Walmart may be a horrible company, but its people can’t half spell

OK, OK I admit it, it’s 10.30 on a Thursday morning and I’m doing what we used to call surfing.  (I’m not sure what we call it now.)  Anyway, I’ve found an article about how badly giant US retailer Walmart treats its staff – together with scores of comments mostly from people who used to work there – http://www.forwardprogressives.com/think-walmart-is-an-evil-empire-wait-until-you-read-this/

I don’t suppose the content of the article or the comments beneath it are very different from what you might read about an equivalent UK employer.  But what is incredibly different – and this isn’t the first time I’ve noticed this – is the spelling.  In dozens and dozens of comments from former employees who, having worked in Walmarts on minimum wage and almost literally in Pigsknuckle Arkansas, since the firm is based in that state, are presumably not among the most highly-educated of Americans, there is literally hardly a spelling or grammatical mistake.

The online comments that I read most often on UK sites are those from financial advisers on articles in the financial trade press.  These are illiterate to an astounding and infuriating degree.  I really honestly doubt if more than half of them can spell the word “independent,” even though being independent financial advisers is absolutely fundamental to their sense of who they are.  In one comment, I counted 23 mistakes in three short paragraphs.

And much as I’d like to believe that these ghastly choleric advisers fall hopelessly below the standards of the average Brit, I’m sure that in fact they don’t.  Anyone who reads Private Eye’s brilliant parody of this kind of stuff, From The Messageboards, will understand that the writing in any quantity of online comments is almost (though happily not quite) beyond parody.

I have a feeling that a growing proportion of these blogs find me fretting about phenomena that I’m quite unable to explain.  Thinking about it, I can see that this could make for unrewarding reading, since you probably can’t explain them either.  I’ll try to strike a less mystified note, at least for a while.  But meanwhile, if you have any explanations for the extraordinary superiority of American’s spelling and grammar, I’d be delighted to hear them.

1 thought on “Walmart may be a horrible company, but its people can’t half spell

  1. Well, I like the “baffles me” line, long may it persist.
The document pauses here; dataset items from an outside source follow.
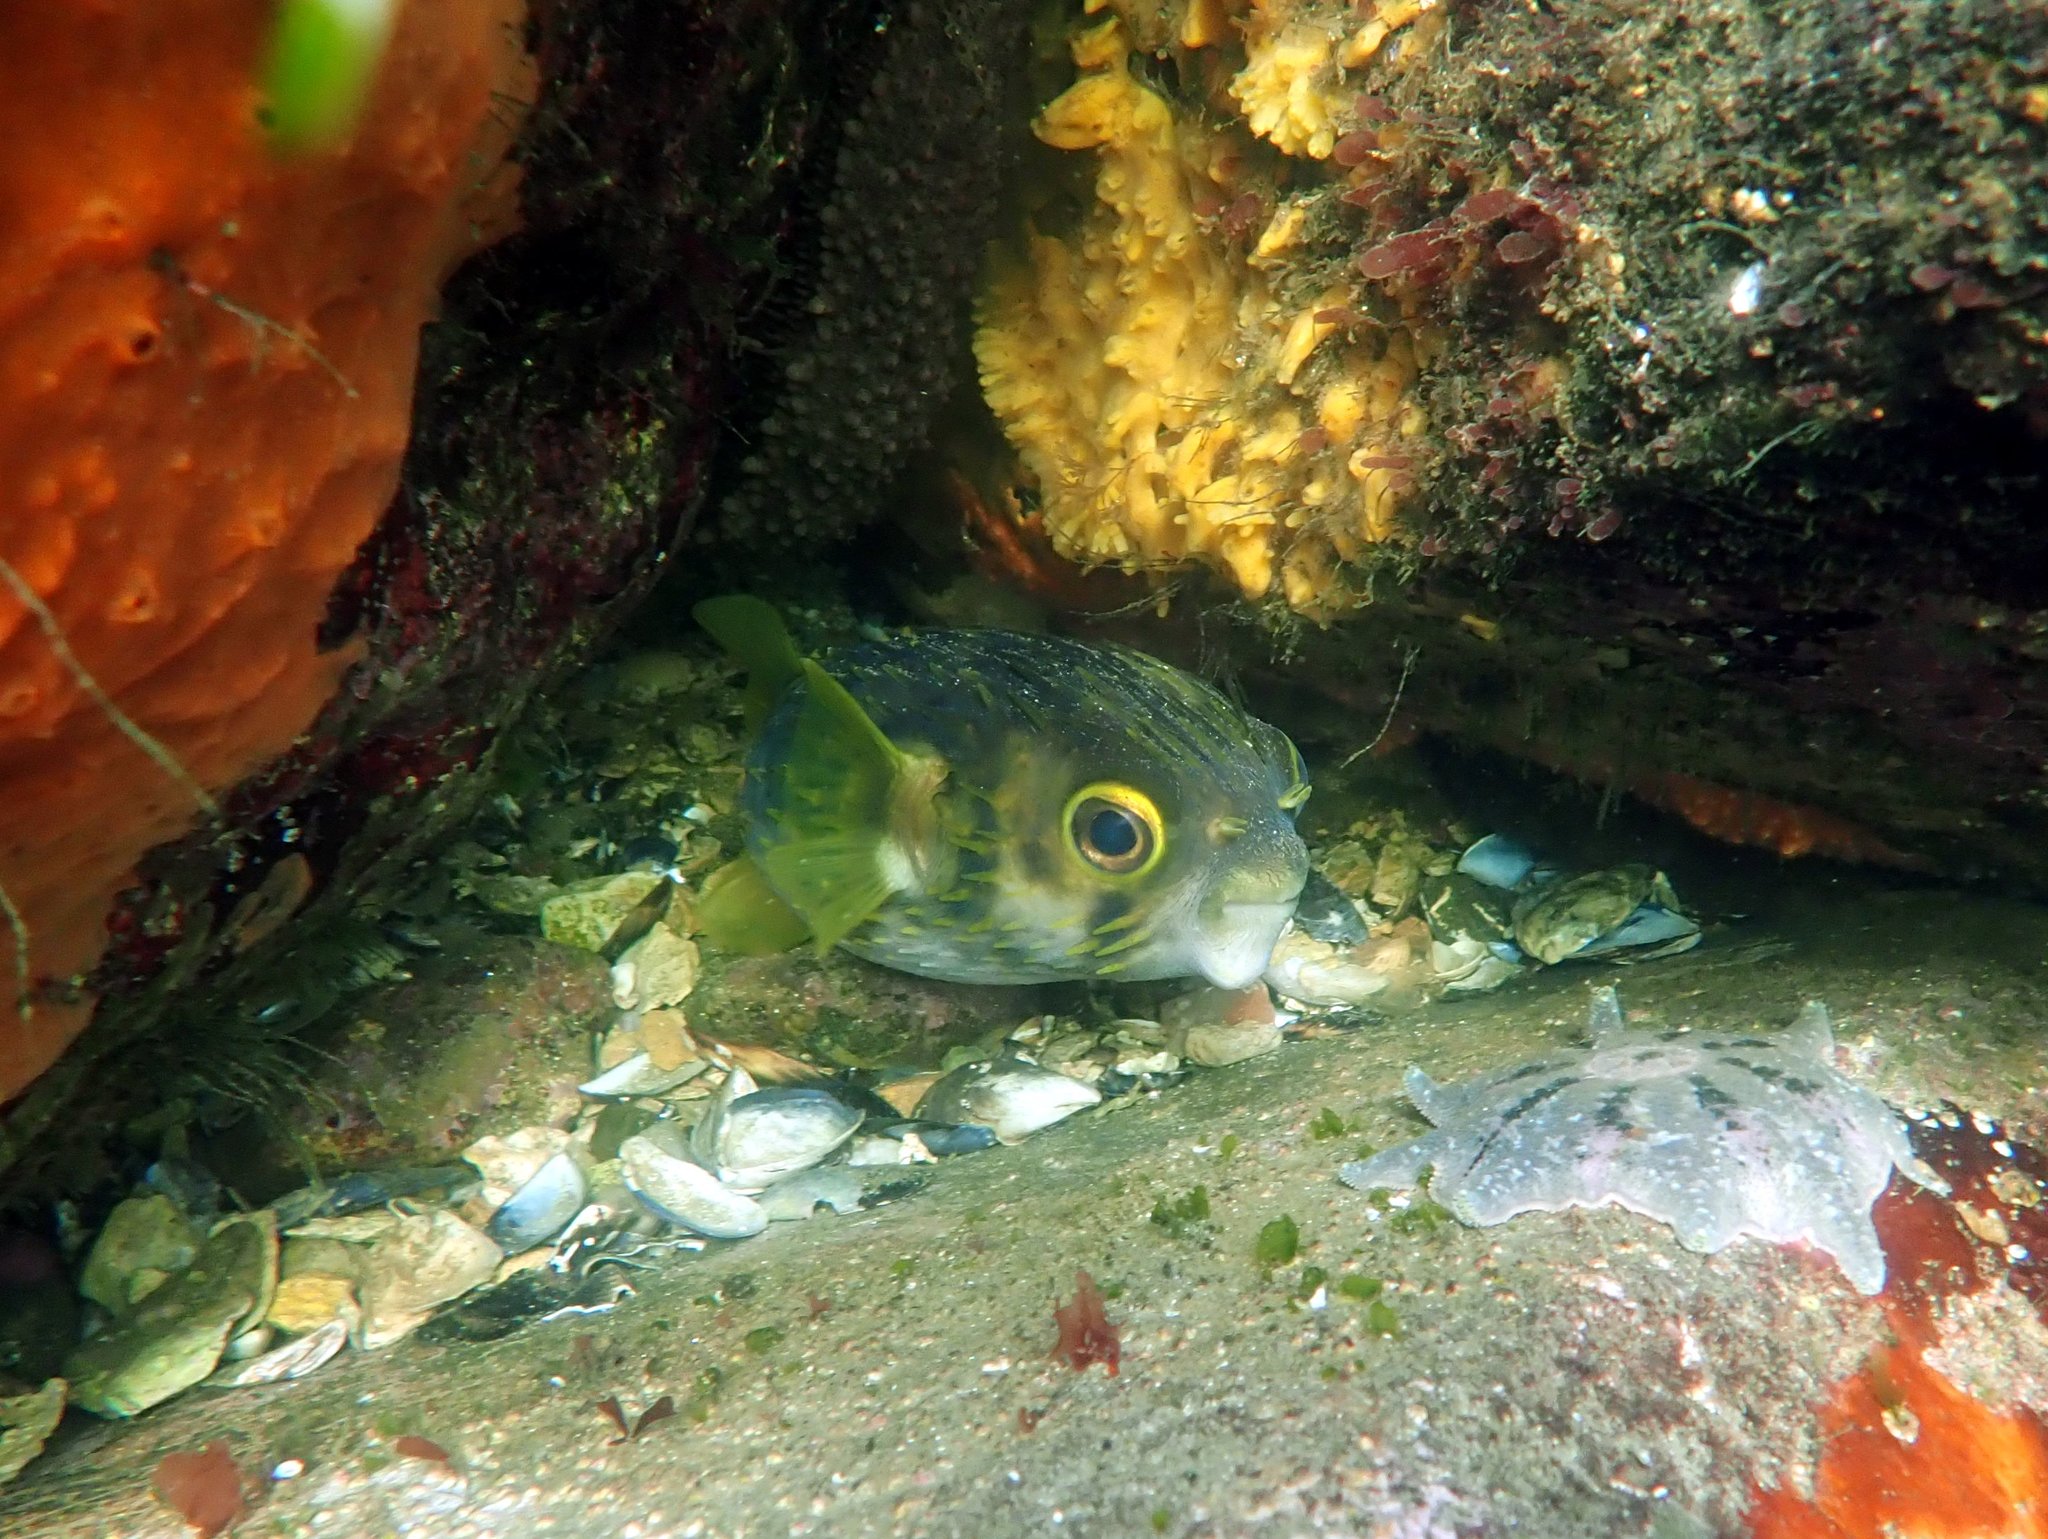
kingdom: Animalia
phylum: Chordata
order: Tetraodontiformes
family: Diodontidae
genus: Diodon
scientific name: Diodon nicthemerus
Demystification theories follow:
    – the website is atypical, attracts Wallmart workers with other aspirations
    – the comments are edited to the extent that the default setting is “best comments” , change to “latest” and the impression is a little different, partly because I influenced the sample with a typo- ridden offering
    – we have sensible people in the UK, but they don’t make public comments, particularly online
    – the desire to better yourself is stronger in the US than here

    And yes, I dont think we surf anymore; we drift.